Segment Open

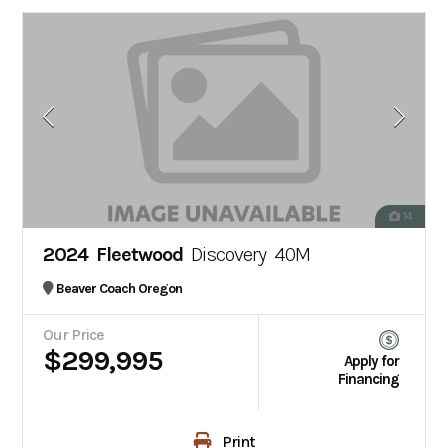
14
2024 Fleetwood
Discovery 40M
Beaver Coach Oregon
Our Price
$299,995
Apply for
Financing
Print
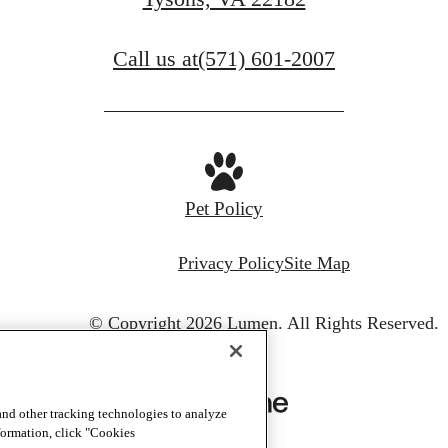
Call us at
(571) 601-2007
Pet Policy
Privacy Policy
Site Map
© Copyright 2026 Lumen.
All Rights Reserved.
and other tracking technologies to analyze
nformation, click "Cookies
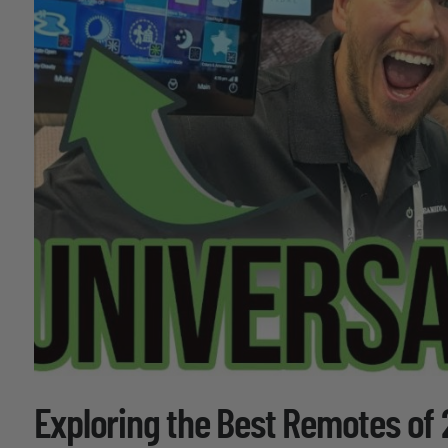
Exploring the Best Remotes of 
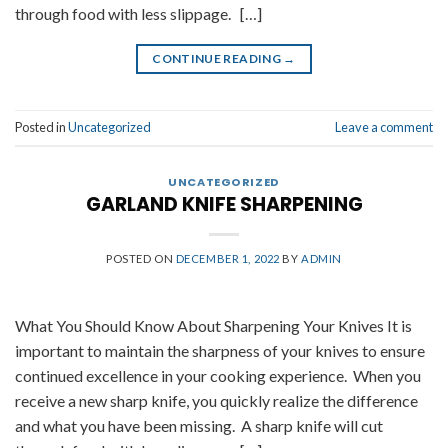
through food with less slippage. […]
CONTINUE READING
→
Posted in
Uncategorized
Leave a comment
UNCATEGORIZED
GARLAND KNIFE SHARPENING
POSTED ON
DECEMBER 1, 2022
BY
ADMIN
What You Should Know About Sharpening Your Knives It is
important to maintain the sharpness of your knives to ensure
continued excellence in your cooking experience. When you
receive a new sharp knife, you quickly realize the difference
and what you have been missing. A sharp knife will cut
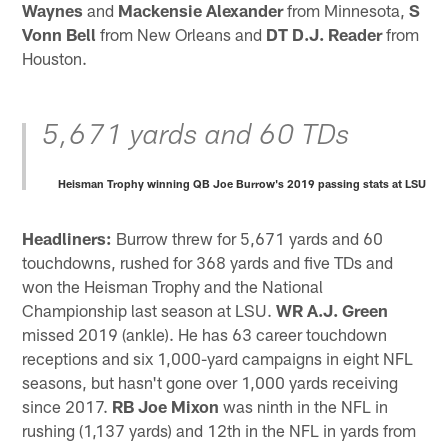
Waynes
and
Mackensie Alexander
from Minnesota,
S
Vonn Bell
from New Orleans and
DT D.J. Reader
from
Houston.
5,671 yards and 60 TDs
Heisman Trophy winning QB Joe Burrow's 2019 passing stats at LSU
Headliners:
Burrow threw for 5,671 yards and 60
touchdowns, rushed for 368 yards and five TDs and
won the Heisman Trophy and the National
Championship last season at LSU.
WR A.J. Green
missed 2019 (ankle). He has 63 career touchdown
receptions and six 1,000-yard campaigns in eight NFL
seasons, but hasn't gone over 1,000 yards receiving
since 2017.
RB Joe Mixon
was ninth in the NFL in
rushing (1,137 yards) and 12th in the NFL in yards from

Segment Closed

> [PROBLEM STATEMENT] Print, please, exactly the lines from the one holding "receive a new" through the final line of the data, both included, while leaving out each picture.

> [WRITTEN SOLUTION]
receive a new sharp knife, you quickly realize the difference
and what you have been missing. A sharp knife will cut
Waynes
and
Mackensie Alexander
from Minnesota,
S
Vonn Bell
from New Orleans and
DT D.J. Reader
from
Houston.
5,671 yards and 60 TDs
Heisman Trophy winning QB Joe Burrow's 2019 passing stats at LSU
Headliners:
Burrow threw for 5,671 yards and 60
touchdowns, rushed for 368 yards and five TDs and
won the Heisman Trophy and the National
Championship last season at LSU.
WR A.J. Green
missed 2019 (ankle). He has 63 career touchdown
receptions and six 1,000-yard campaigns in eight NFL
seasons, but hasn't gone over 1,000 yards receiving
since 2017.
RB Joe Mixon
was ninth in the NFL in
rushing (1,137 yards) and 12th in the NFL in yards from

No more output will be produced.